Il movimento internazionale di solidarietà con la Resistenza palestinese ha il compito di tenere alta la pressione sullo Stato sionista, anche attraverso campagne come quelle di boicottaggio, disinvestimento e sanzioni (Bds) e assicurare quindi che Israele non possa rafforzarsi tanto in fretta da rompere la tregua. La Resistenza palestinese invece deve preparare – politicamente e militarmente – le prossime lotte, che, come ha dimostrato anche la vicenda siriana, non possono prescindere dalla mobilitazione rivoluzionaria di tutte le masse popolari della regione per la distruzione dello Stato di Israele, per la cacciata dell’imperialismo e il rovesciamento dei Regimi arabi complici di sionisti e imperialisti, nella prospettiva della creazione di una Palestina laica e democratica nel quadro di una Federazione di Stati socialisti del Medio oriente.
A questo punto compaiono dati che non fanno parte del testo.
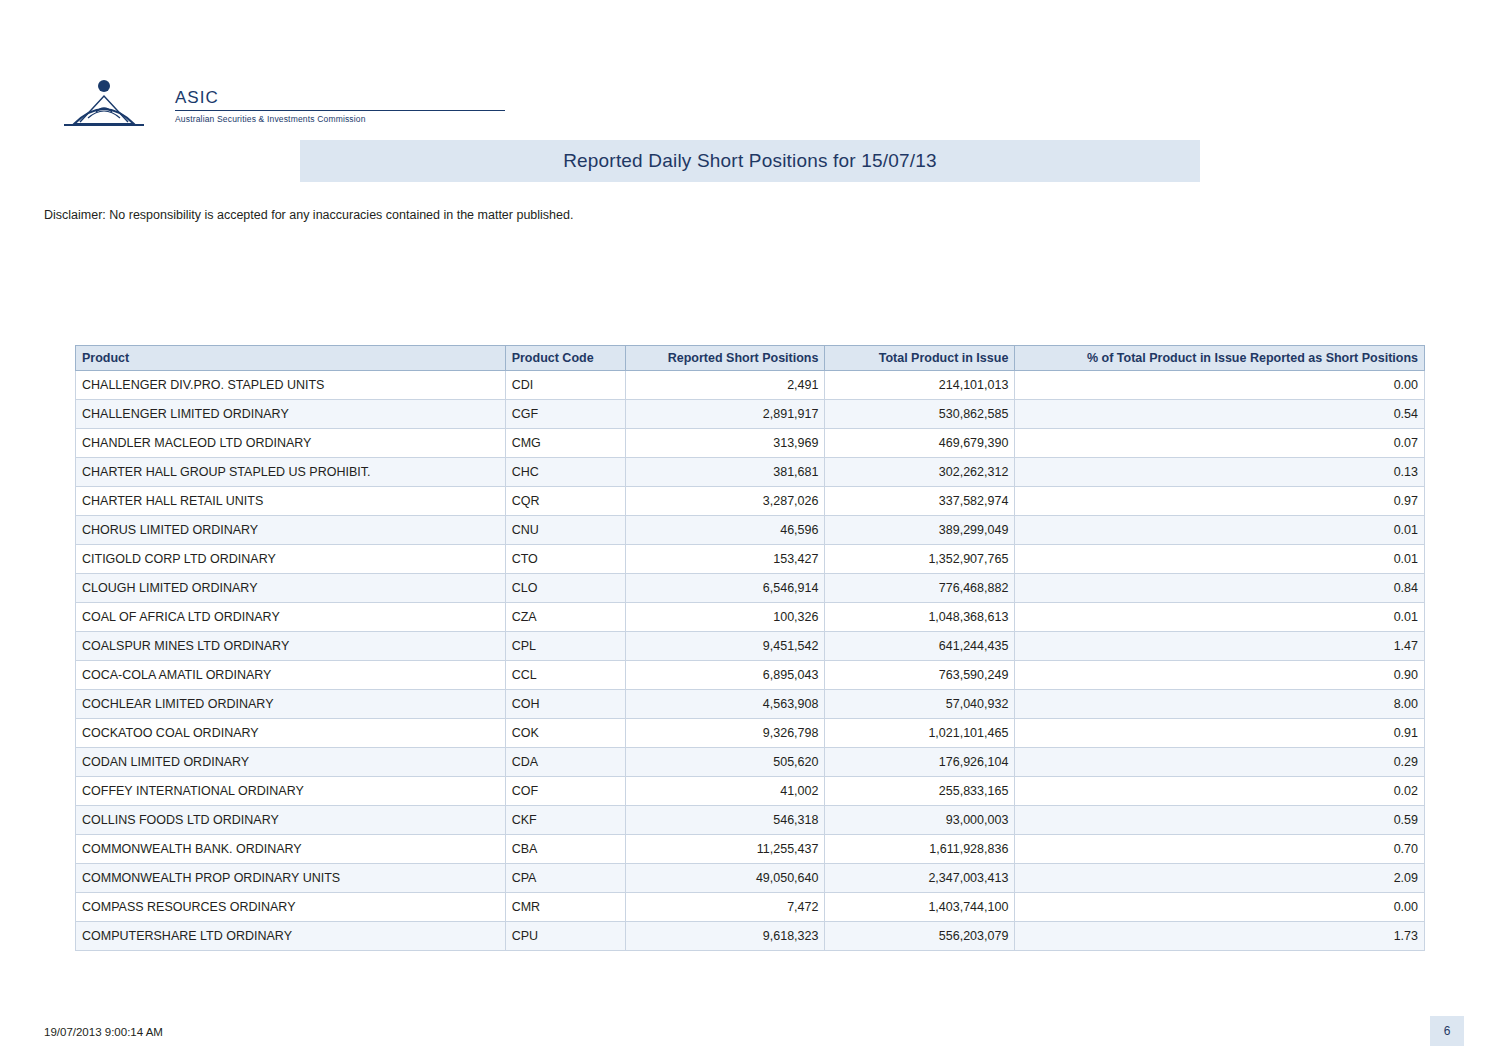ASIC
Australian Securities & Investments Commission
Reported Daily Short Positions for 15/07/13
Disclaimer: No responsibility is accepted for any inaccuracies contained in the matter published.
| Product | Product Code | Reported Short Positions | Total Product in Issue | % of Total Product in Issue Reported as Short Positions |
| --- | --- | --- | --- | --- |
| CHALLENGER DIV.PRO. STAPLED UNITS | CDI | 2,491 | 214,101,013 | 0.00 |
| CHALLENGER LIMITED ORDINARY | CGF | 2,891,917 | 530,862,585 | 0.54 |
| CHANDLER MACLEOD LTD ORDINARY | CMG | 313,969 | 469,679,390 | 0.07 |
| CHARTER HALL GROUP STAPLED US PROHIBIT. | CHC | 381,681 | 302,262,312 | 0.13 |
| CHARTER HALL RETAIL UNITS | CQR | 3,287,026 | 337,582,974 | 0.97 |
| CHORUS LIMITED ORDINARY | CNU | 46,596 | 389,299,049 | 0.01 |
| CITIGOLD CORP LTD ORDINARY | CTO | 153,427 | 1,352,907,765 | 0.01 |
| CLOUGH LIMITED ORDINARY | CLO | 6,546,914 | 776,468,882 | 0.84 |
| COAL OF AFRICA LTD ORDINARY | CZA | 100,326 | 1,048,368,613 | 0.01 |
| COALSPUR MINES LTD ORDINARY | CPL | 9,451,542 | 641,244,435 | 1.47 |
| COCA-COLA AMATIL ORDINARY | CCL | 6,895,043 | 763,590,249 | 0.90 |
| COCHLEAR LIMITED ORDINARY | COH | 4,563,908 | 57,040,932 | 8.00 |
| COCKATOO COAL ORDINARY | COK | 9,326,798 | 1,021,101,465 | 0.91 |
| CODAN LIMITED ORDINARY | CDA | 505,620 | 176,926,104 | 0.29 |
| COFFEY INTERNATIONAL ORDINARY | COF | 41,002 | 255,833,165 | 0.02 |
| COLLINS FOODS LTD ORDINARY | CKF | 546,318 | 93,000,003 | 0.59 |
| COMMONWEALTH BANK. ORDINARY | CBA | 11,255,437 | 1,611,928,836 | 0.70 |
| COMMONWEALTH PROP ORDINARY UNITS | CPA | 49,050,640 | 2,347,003,413 | 2.09 |
| COMPASS RESOURCES ORDINARY | CMR | 7,472 | 1,403,744,100 | 0.00 |
| COMPUTERSHARE LTD ORDINARY | CPU | 9,618,323 | 556,203,079 | 1.73 |
19/07/2013 9:00:14 AM
6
Come rivoluzionari, non dubitiamo che questa sia l’unica vera soluzione per liberare la Palestina dall’occupazione sionista, e ci batteremo per la costruzione – anche in Palestina – di un partito rivoluzionario internazionale che possa unire le lotte delle masse popolari dei vari Paesi del Medio oriente in un’unica lotta contro l’imperialismo e la sua enclave sionista.
Note
1) R. Schoenman, La storia nascosta del sionismo, 1988, Associazione Rjazanov, 2024, p. 183.